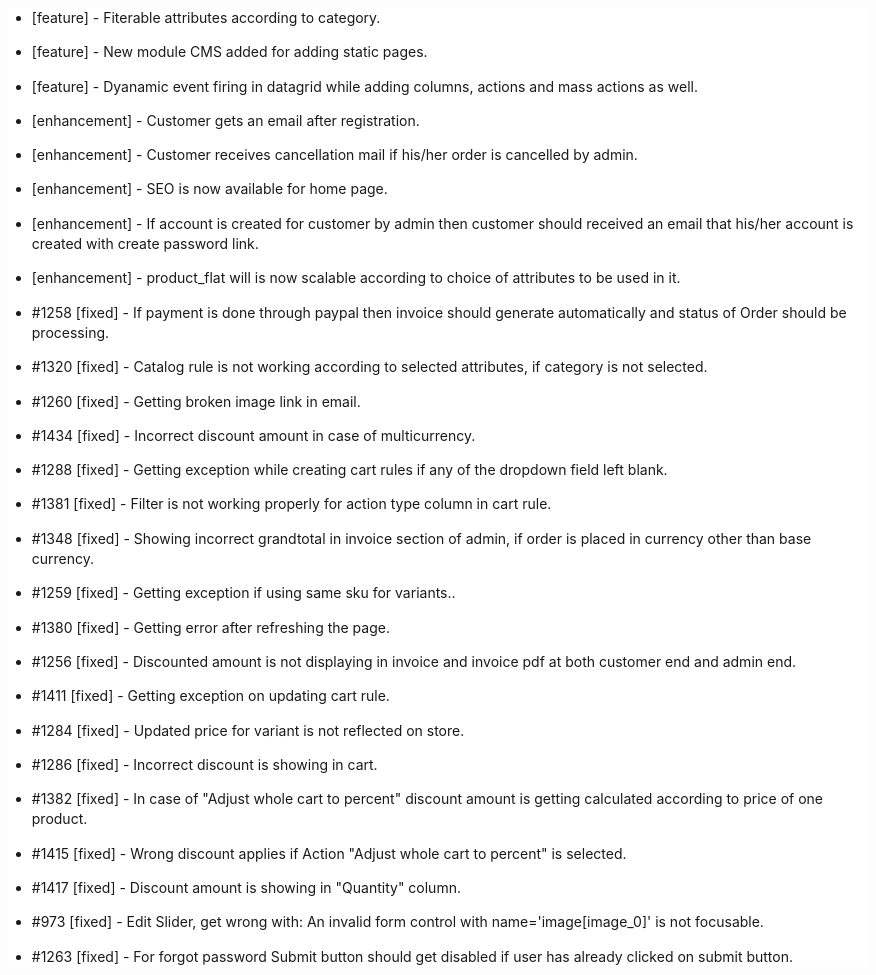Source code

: * [feature] - Fiterable attributes according to category.

* [feature] - New module CMS added for adding static pages.

* [feature] - Dyanamic event firing in datagrid while adding columns, actions and mass actions as well.

* [enhancement] - Customer gets an email after registration.

* [enhancement] - Customer receives cancellation mail if his/her order is cancelled by admin.

* [enhancement] - SEO is now available for home page.

* [enhancement] - If account is created for customer by admin then customer should received an email that his/her account is created with create password link.

* [enhancement] - product_flat will is now scalable according to choice of attributes to be used in it.

* #1258 [fixed] - If payment is done through paypal then invoice should generate automatically and status of Order should be processing.

* #1320 [fixed] - Catalog rule is not working according to selected attributes, if category is not selected.

* #1260 [fixed] - Getting broken image link in email.

* #1434 [fixed] - Incorrect discount amount in case of multicurrency.

* #1288 [fixed] - Getting exception while creating cart rules if any of the dropdown field left blank.

* #1381 [fixed] - Filter is not working properly for action type column in cart rule.

* #1348 [fixed] - Showing incorrect grandtotal in invoice section of admin, if order is placed in currency other than base currency.

* #1259 [fixed] - Getting exception if using same sku for variants..

* #1380 [fixed] - Getting error after refreshing the page.

* #1256 [fixed] - Discounted amount is not displaying in invoice and invoice pdf at both customer end and admin end.

* #1411 [fixed] - Getting exception on updating cart rule.

* #1284 [fixed] - Updated price for variant is not reflected on store.

* #1286 [fixed] - Incorrect discount is showing in cart.

* #1382 [fixed] - In case of "Adjust whole cart to percent" discount amount is getting calculated according to price of one product.

* #1415 [fixed] - Wrong discount applies if Action "Adjust whole cart to percent" is selected.

* #1417 [fixed] - Discount amount is showing in "Quantity" column.

* #973 [fixed] - Edit Slider, get wrong with: An invalid form control with name='image[image_0]' is not focusable.

* #1263 [fixed] - For forgot password Submit button should get disabled if user has already clicked on submit button.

**About this exercise:**
Show me every line in the data above that includes "link".

**Your response:**
* [enhancement] - If account is created for customer by admin then customer should received an email that his/her account is created with create password link.
* #1260 [fixed] - Getting broken image link in email.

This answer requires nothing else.